*Problem requirements*: Copy, word for word, the opening line of the data and each line after it until the line that contains "Table 2. Difference", which is included. Leave the pictures out.

[Saved data entries]
# # # # #

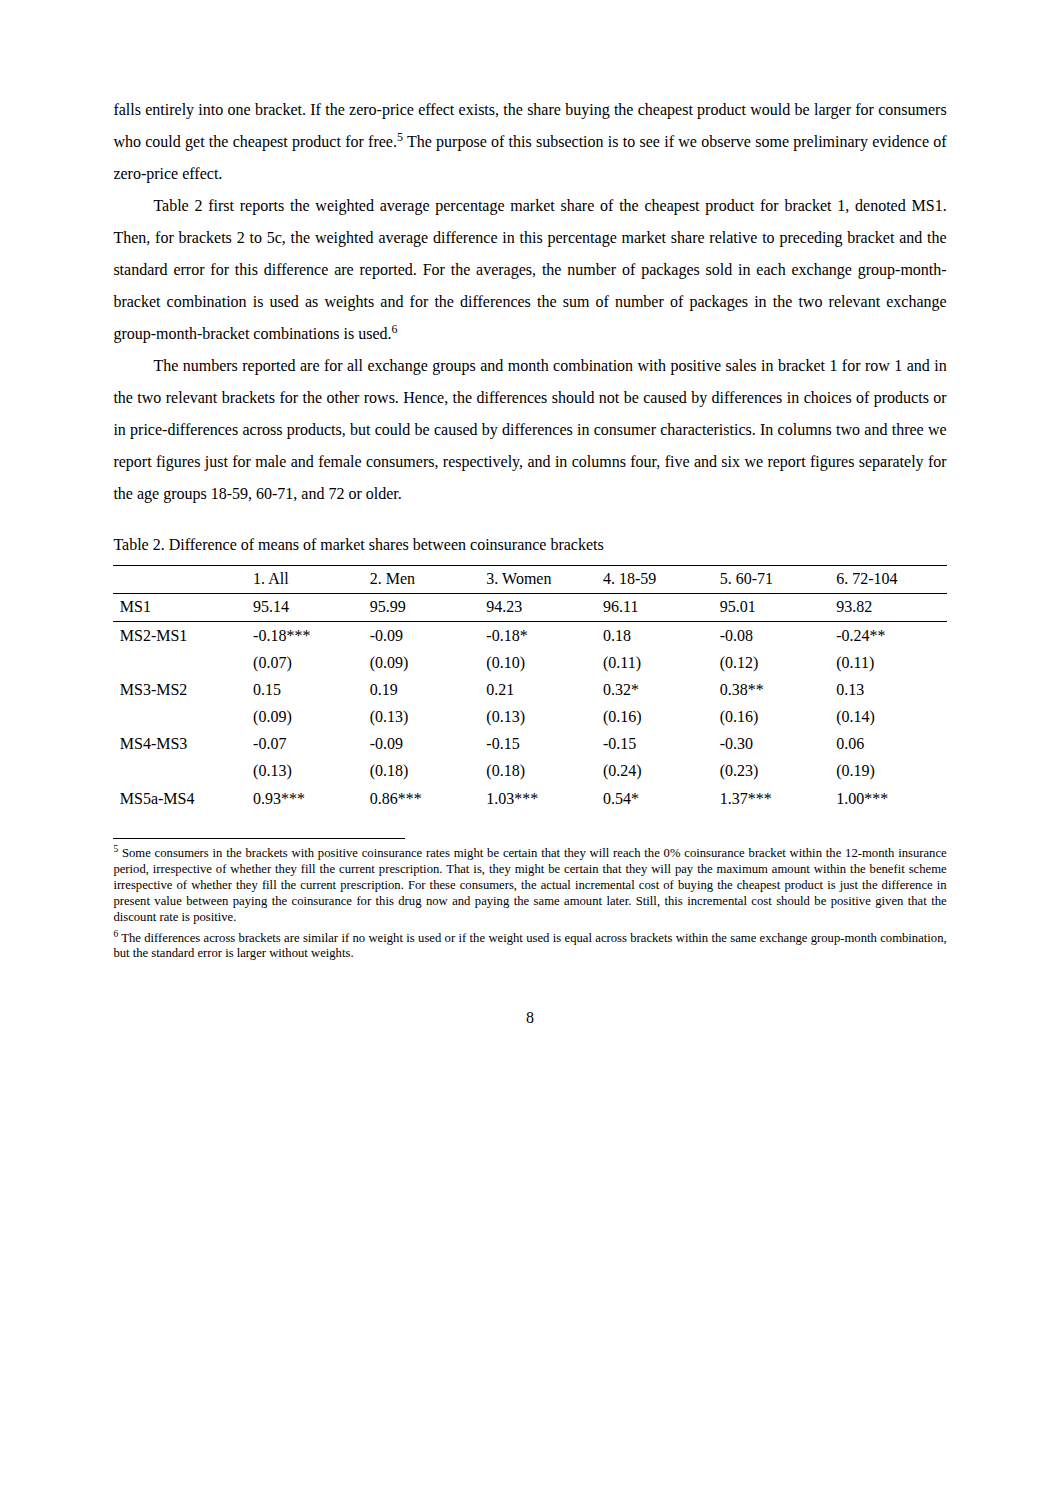falls entirely into one bracket. If the zero-price effect exists, the share buying the cheapest product would be larger for consumers who could get the cheapest product for free.5 The purpose of this subsection is to see if we observe some preliminary evidence of zero-price effect.
Table 2 first reports the weighted average percentage market share of the cheapest product for bracket 1, denoted MS1. Then, for brackets 2 to 5c, the weighted average difference in this percentage market share relative to preceding bracket and the standard error for this difference are reported. For the averages, the number of packages sold in each exchange group-month-bracket combination is used as weights and for the differences the sum of number of packages in the two relevant exchange group-month-bracket combinations is used.6
The numbers reported are for all exchange groups and month combination with positive sales in bracket 1 for row 1 and in the two relevant brackets for the other rows. Hence, the differences should not be caused by differences in choices of products or in price-differences across products, but could be caused by differences in consumer characteristics. In columns two and three we report figures just for male and female consumers, respectively, and in columns four, five and six we report figures separately for the age groups 18-59, 60-71, and 72 or older.
Table 2. Difference of means of market shares between coinsurance brackets
| | 1. All | 2. Men | 3. Women | 4. 18-59 | 5. 60-71 | 6. 72-104 |
| --- | --- | --- | --- | --- | --- | --- |
| MS1 | 95.14 | 95.99 | 94.23 | 96.11 | 95.01 | 93.82 |
| MS2-MS1 | -0.18*** | -0.09 | -0.18* | 0.18 | -0.08 | -0.24** |
| | (0.07) | (0.09) | (0.10) | (0.11) | (0.12) | (0.11) |
| MS3-MS2 | 0.15 | 0.19 | 0.21 | 0.32* | 0.38** | 0.13 |
| | (0.09) | (0.13) | (0.13) | (0.16) | (0.16) | (0.14) |
| MS4-MS3 | -0.07 | -0.09 | -0.15 | -0.15 | -0.30 | 0.06 |
| | (0.13) | (0.18) | (0.18) | (0.24) | (0.23) | (0.19) |
| MS5a-MS4 | 0.93*** | 0.86*** | 1.03*** | 0.54* | 1.37*** | 1.00*** |
5 Some consumers in the brackets with positive coinsurance rates might be certain that they will reach the 0% coinsurance bracket within the 12-month insurance period, irrespective of whether they fill the current prescription. That is, they might be certain that they will pay the maximum amount within the benefit scheme irrespective of whether they fill the current prescription. For these consumers, the actual incremental cost of buying the cheapest product is just the difference in present value between paying the coinsurance for this drug now and paying the same amount later. Still, this incremental cost should be positive given that the discount rate is positive.
6 The differences across brackets are similar if no weight is used or if the weight used is equal across brackets within the same exchange group-month combination, but the standard error is larger without weights.
8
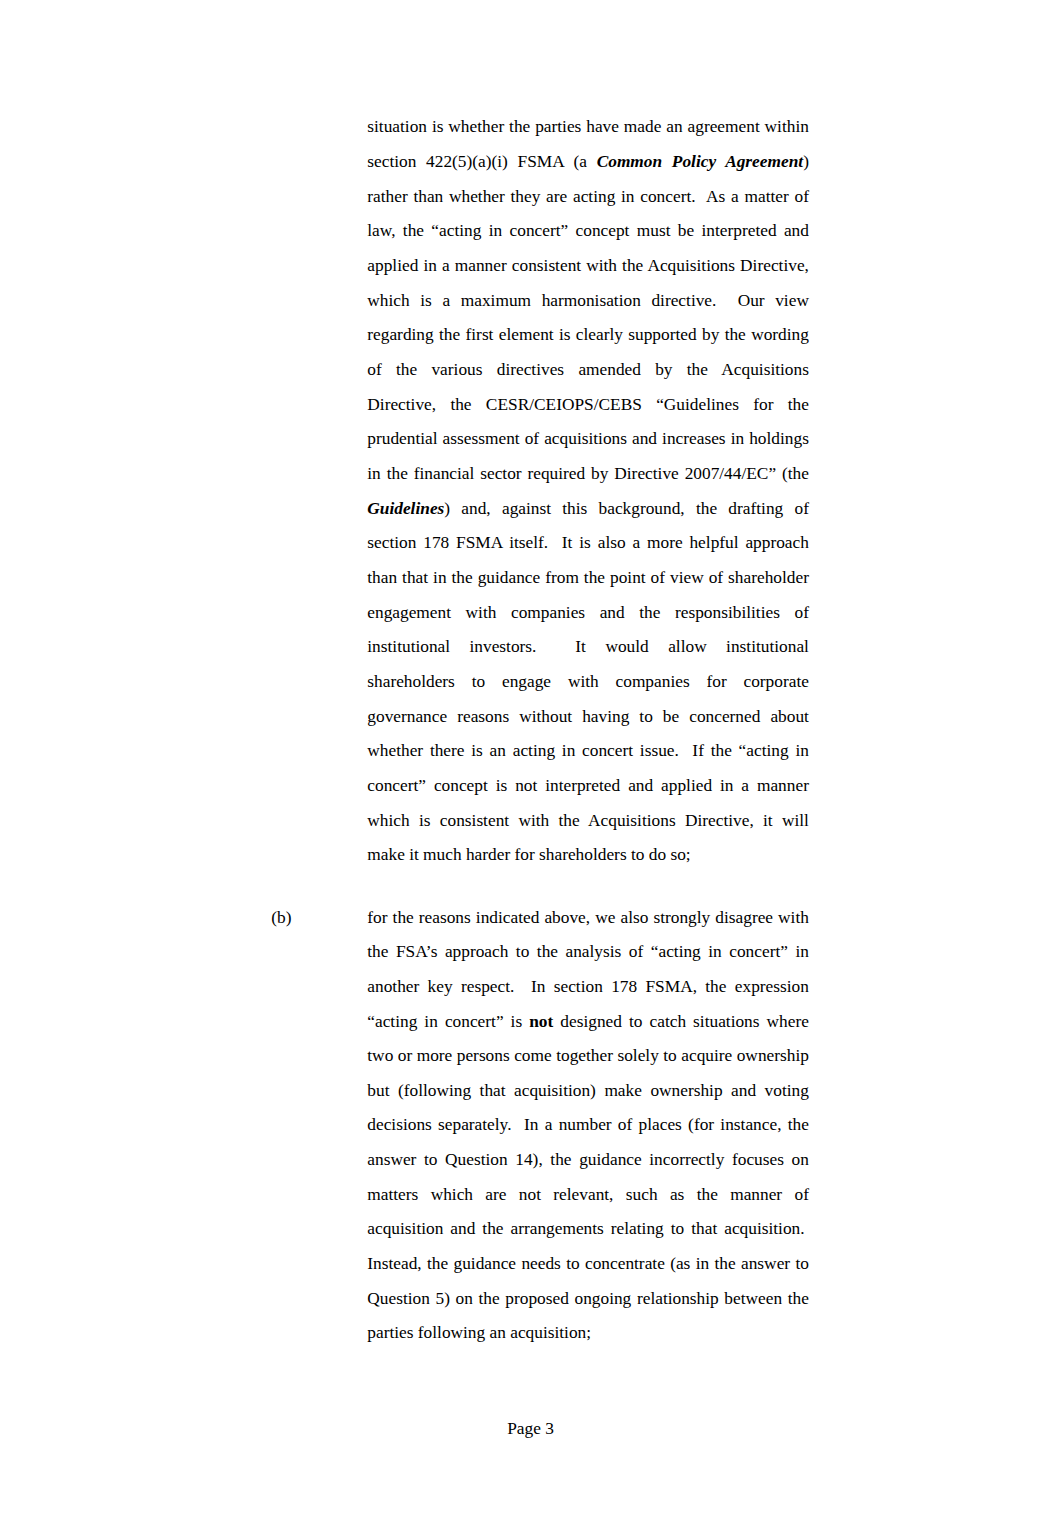situation is whether the parties have made an agreement within section 422(5)(a)(i) FSMA (a Common Policy Agreement) rather than whether they are acting in concert. As a matter of law, the “acting in concert” concept must be interpreted and applied in a manner consistent with the Acquisitions Directive, which is a maximum harmonisation directive. Our view regarding the first element is clearly supported by the wording of the various directives amended by the Acquisitions Directive, the CESR/CEIOPS/CEBS “Guidelines for the prudential assessment of acquisitions and increases in holdings in the financial sector required by Directive 2007/44/EC” (the Guidelines) and, against this background, the drafting of section 178 FSMA itself. It is also a more helpful approach than that in the guidance from the point of view of shareholder engagement with companies and the responsibilities of institutional investors. It would allow institutional shareholders to engage with companies for corporate governance reasons without having to be concerned about whether there is an acting in concert issue. If the “acting in concert” concept is not interpreted and applied in a manner which is consistent with the Acquisitions Directive, it will make it much harder for shareholders to do so;
(b)
for the reasons indicated above, we also strongly disagree with the FSA’s approach to the analysis of “acting in concert” in another key respect. In section 178 FSMA, the expression “acting in concert” is not designed to catch situations where two or more persons come together solely to acquire ownership but (following that acquisition) make ownership and voting decisions separately. In a number of places (for instance, the answer to Question 14), the guidance incorrectly focuses on matters which are not relevant, such as the manner of acquisition and the arrangements relating to that acquisition. Instead, the guidance needs to concentrate (as in the answer to Question 5) on the proposed ongoing relationship between the parties following an acquisition;
Page 3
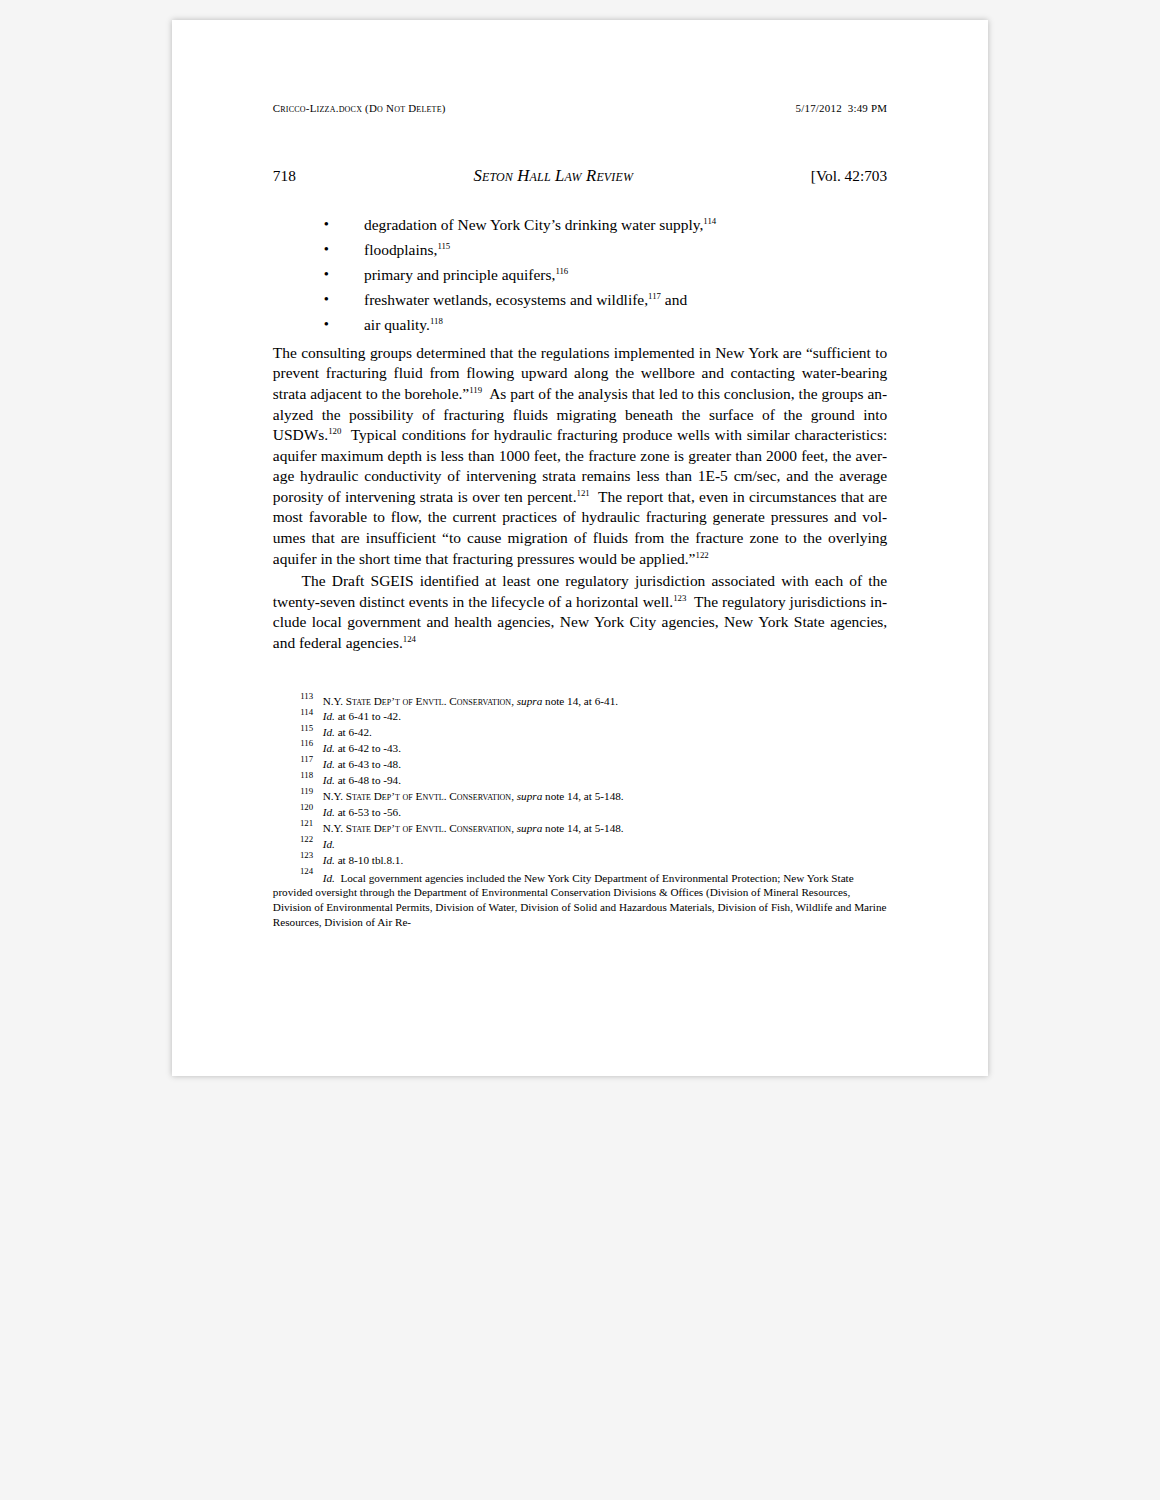Cricco-Lizza.docx (Do Not Delete) 5/17/2012 3:49 PM
718 Seton Hall Law Review [Vol. 42:703
degradation of New York City’s drinking water supply,114
floodplains,115
primary and principle aquifers,116
freshwater wetlands, ecosystems and wildlife,117 and
air quality.118
The consulting groups determined that the regulations implemented in New York are “sufficient to prevent fracturing fluid from flowing upward along the wellbore and contacting water-bearing strata adjacent to the borehole.”119 As part of the analysis that led to this conclusion, the groups analyzed the possibility of fracturing fluids migrating beneath the surface of the ground into USDWs.120 Typical conditions for hydraulic fracturing produce wells with similar characteristics: aquifer maximum depth is less than 1000 feet, the fracture zone is greater than 2000 feet, the average hydraulic conductivity of intervening strata remains less than 1E-5 cm/sec, and the average porosity of intervening strata is over ten percent.121 The report that, even in circumstances that are most favorable to flow, the current practices of hydraulic fracturing generate pressures and volumes that are insufficient “to cause migration of fluids from the fracture zone to the overlying aquifer in the short time that fracturing pressures would be applied.”122
The Draft SGEIS identified at least one regulatory jurisdiction associated with each of the twenty-seven distinct events in the lifecycle of a horizontal well.123 The regulatory jurisdictions include local government and health agencies, New York City agencies, New York State agencies, and federal agencies.124
113 N.Y. State Dep’t of Envtl. Conservation, supra note 14, at 6-41.
114 Id. at 6-41 to -42.
115 Id. at 6-42.
116 Id. at 6-42 to -43.
117 Id. at 6-43 to -48.
118 Id. at 6-48 to -94.
119 N.Y. State Dep’t of Envtl. Conservation, supra note 14, at 5-148.
120 Id. at 6-53 to -56.
121 N.Y. State Dep’t of Envtl. Conservation, supra note 14, at 5-148.
122 Id.
123 Id. at 8-10 tbl.8.1.
124 Id. Local government agencies included the New York City Department of Environmental Protection; New York State provided oversight through the Department of Environmental Conservation Divisions & Offices (Division of Mineral Resources, Division of Environmental Permits, Division of Water, Division of Solid and Hazardous Materials, Division of Fish, Wildlife and Marine Resources, Division of Air Re-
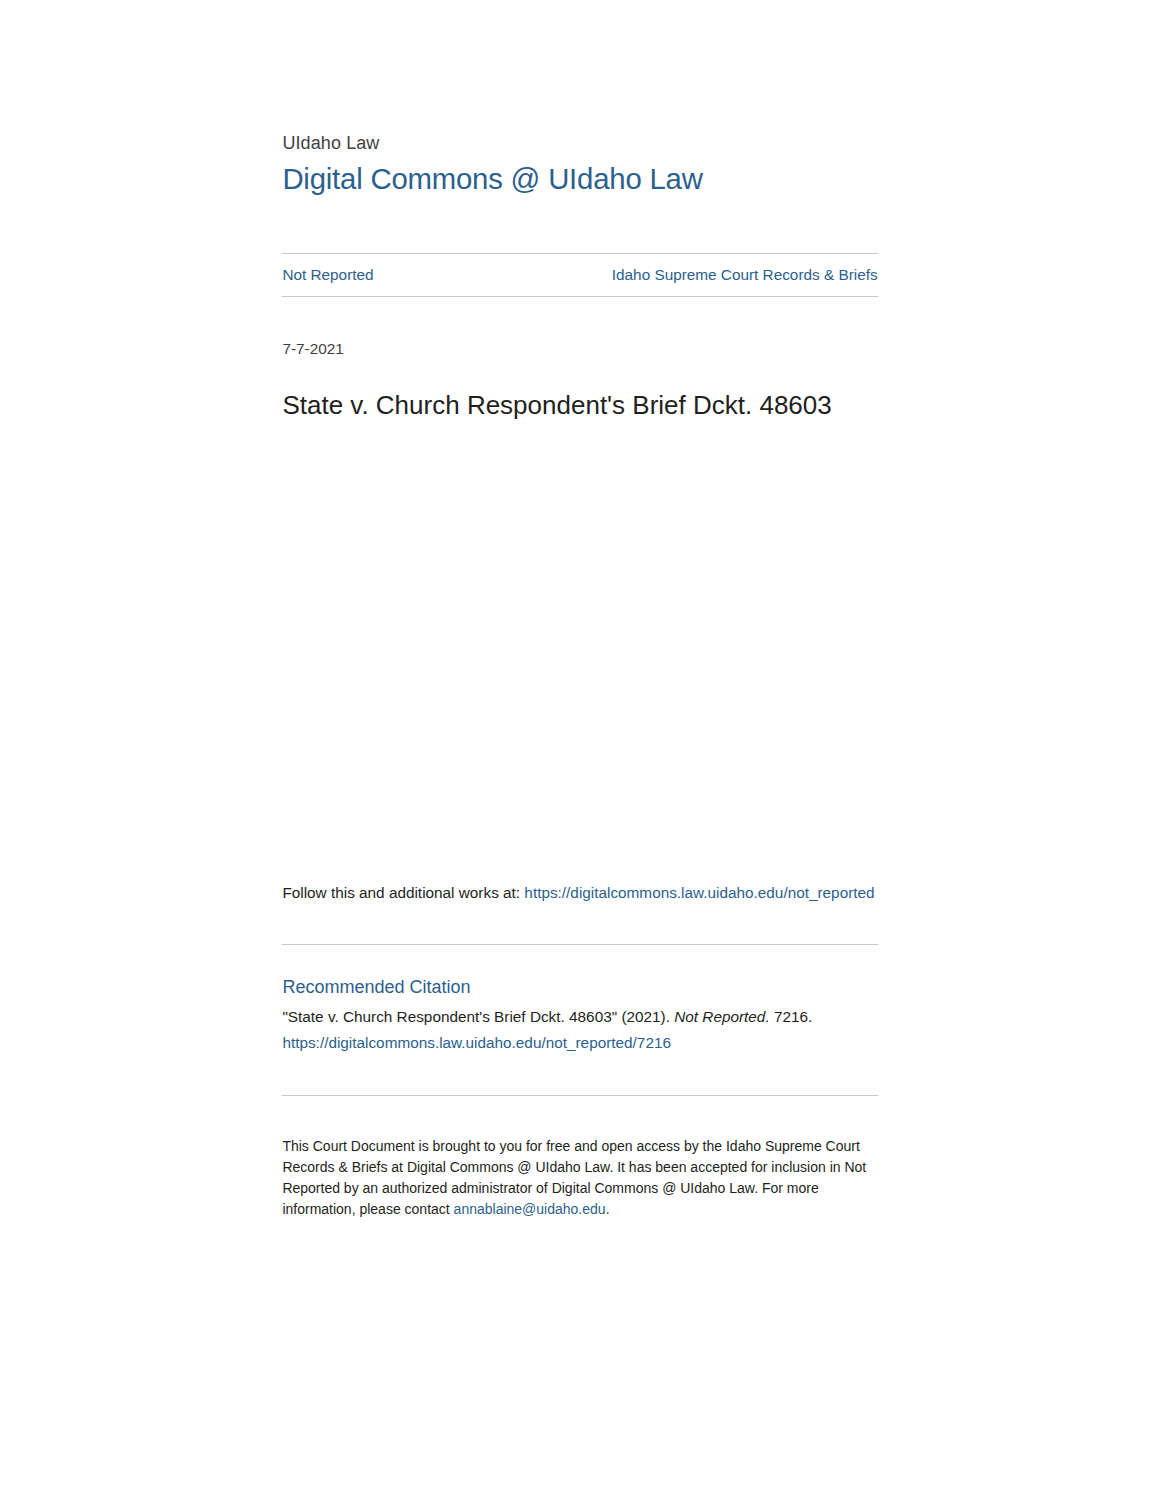UIdaho Law
Digital Commons @ UIdaho Law
Not Reported
Idaho Supreme Court Records & Briefs
7-7-2021
State v. Church Respondent's Brief Dckt. 48603
Follow this and additional works at: https://digitalcommons.law.uidaho.edu/not_reported
Recommended Citation
"State v. Church Respondent's Brief Dckt. 48603" (2021). Not Reported. 7216.
https://digitalcommons.law.uidaho.edu/not_reported/7216
This Court Document is brought to you for free and open access by the Idaho Supreme Court Records & Briefs at Digital Commons @ UIdaho Law. It has been accepted for inclusion in Not Reported by an authorized administrator of Digital Commons @ UIdaho Law. For more information, please contact annablaine@uidaho.edu.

# # # # #

*Response*:
falls entirely into one bracket. If the zero-price effect exists, the share buying the cheapest product would be larger for consumers who could get the cheapest product for free.5 The purpose of this subsection is to see if we observe some preliminary evidence of zero-price effect.
Table 2 first reports the weighted average percentage market share of the cheapest product for bracket 1, denoted MS1. Then, for brackets 2 to 5c, the weighted average difference in this percentage market share relative to preceding bracket and the standard error for this difference are reported. For the averages, the number of packages sold in each exchange group-month-bracket combination is used as weights and for the differences the sum of number of packages in the two relevant exchange group-month-bracket combinations is used.6
The numbers reported are for all exchange groups and month combination with positive sales in bracket 1 for row 1 and in the two relevant brackets for the other rows. Hence, the differences should not be caused by differences in choices of products or in price-differences across products, but could be caused by differences in consumer characteristics. In columns two and three we report figures just for male and female consumers, respectively, and in columns four, five and six we report figures separately for the age groups 18-59, 60-71, and 72 or older.
Table 2. Difference of means of market shares between coinsurance brackets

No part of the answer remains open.